In this dissertation, we show that Inositol Requiring 1 (IRE1), an ER-resident kinase/endoribonuclease and a central regulator of ER stress signaling, is essential for maintaining ER homeostasis in pancreatic β-cells. Importantly, IRE1 has a crucial function in the body’s normal production of insulin in response to high glucose. Phosphorylation and subsequent activation of IRE1 by transient exposure to high glucose is coupled to insulin biosynthesis, while inactivation of IRE1 by siRNA or inhibition of IRE1 phosphorylation abolishes insulin biosynthesis. IRE1 signaling under these physiological ER stress conditions utilizes a unique subset of downstream components of IRE1 and has a beneficial effect on pancreatic β-cell homeostasis.

In contrast, we show that chronic exposure of β-cells to high glucose causes pathological levels of ER stress and hyperactivation of IRE1, leading to the degradation of insulin mRNA. The term “glucose toxicity” refers to impaired insulin secretion by β-cells in response to chronic stimulation by glucose and is characterized by a sharp decline in insulin gene expression. However, the molecular mechanisms of glucose toxicity are not well understood. We show that hyperactivation of IRE1 caused by chronic high glucose treatment or IRE1 overexpression leads to insulin mRNA degradation in pancreatic β-cells.
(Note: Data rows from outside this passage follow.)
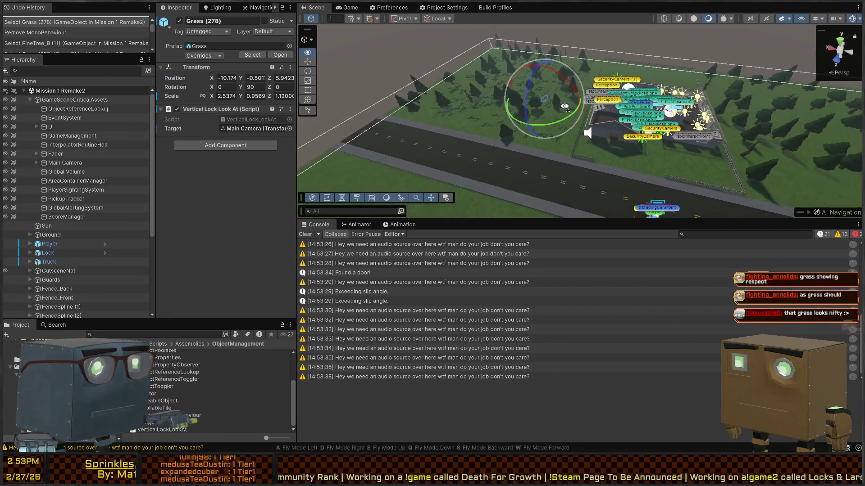
scroll(66, 240, down, 4)
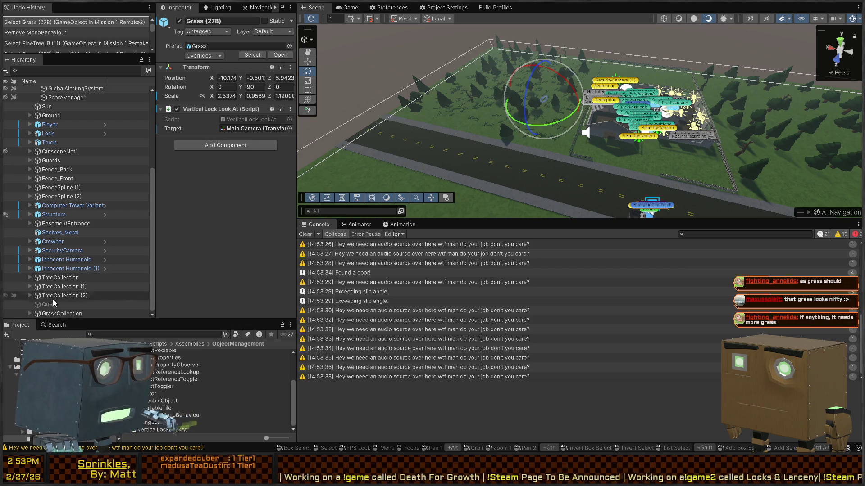
click(49, 314)
key(f)
key(w)
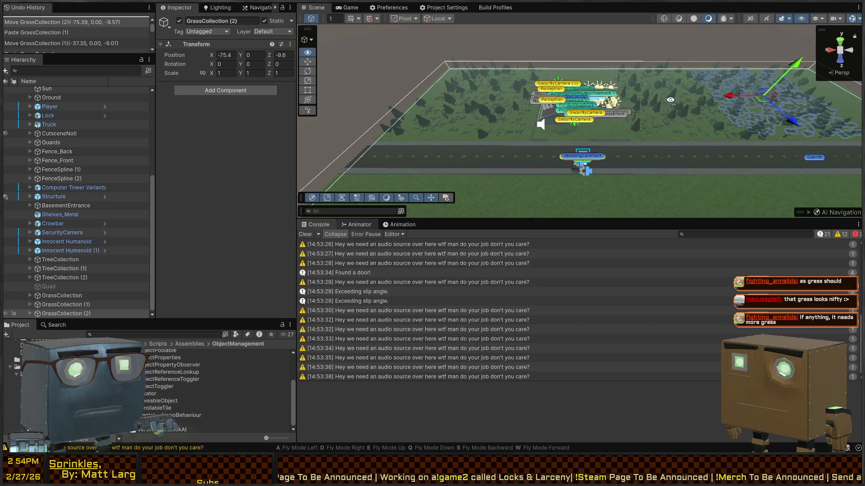
Duplicate the grass and tree collections twice, move the copies into the far field, and start Play
key(d)
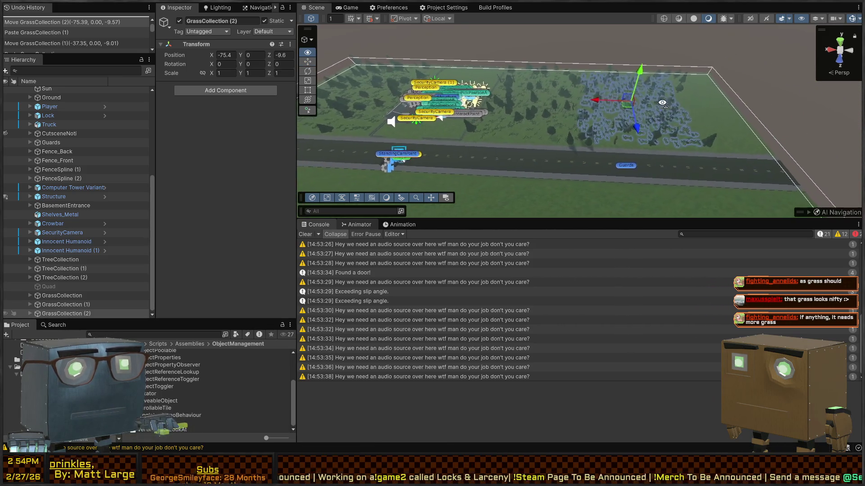
key(d)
Inhibition of IRE1 signaling using a dominant negative form of the protein prevents insulin mRNA degradation in β-cells. Additionally, islets from mice heterozygous for IRE1 retain expression of more insulin mRNA after chronic high glucose treatment than do their wild-type littermates.

This work suggests that the rapid degradation of insulin mRNA could provide immediate relief for the ER and free up the translocation machinery. Thus, this mechanism may represent an essential element in the adaptation of β-cells to chronic hyperglycemia. This adaptation is crucial for the maintenance of β-cell homeostasis and may explain in part why the β-cells of diabetic patients with chronic hyperglycemia stop producing insulin without simply undergoing apoptosis. This work implies that prolonged activation of IRE1 signaling is involved in the molecular mechanisms underlying glucose toxicity.

This work therefore reveals two distinct activities elicited by IRE1 in pancreatic β-cells. IRE1 signaling activated by transient exposure to high glucose enhances proinsulin biosynthesis, while chronic exposure of β-cells to high glucose causes hyperactivation of IRE1, leading to the degradation of insulin mRNA. Physiological IRE1 activation by transient high glucose levels in pancreatic β cells has a beneficial effect on insulin biosynthesis. However, pathological IRE1 activation by chronic high glucose or experimental drugs negatively affects insulin gene expression. In the future, a system to induce a physiological level of IRE1 activation, and/or reduce the pathological level of IRE1 activation could be used to enhance insulin biosynthesis and secretion in people with diabetes, and may lead to the development of new and more effective clinical approaches to the treatment of this disorder.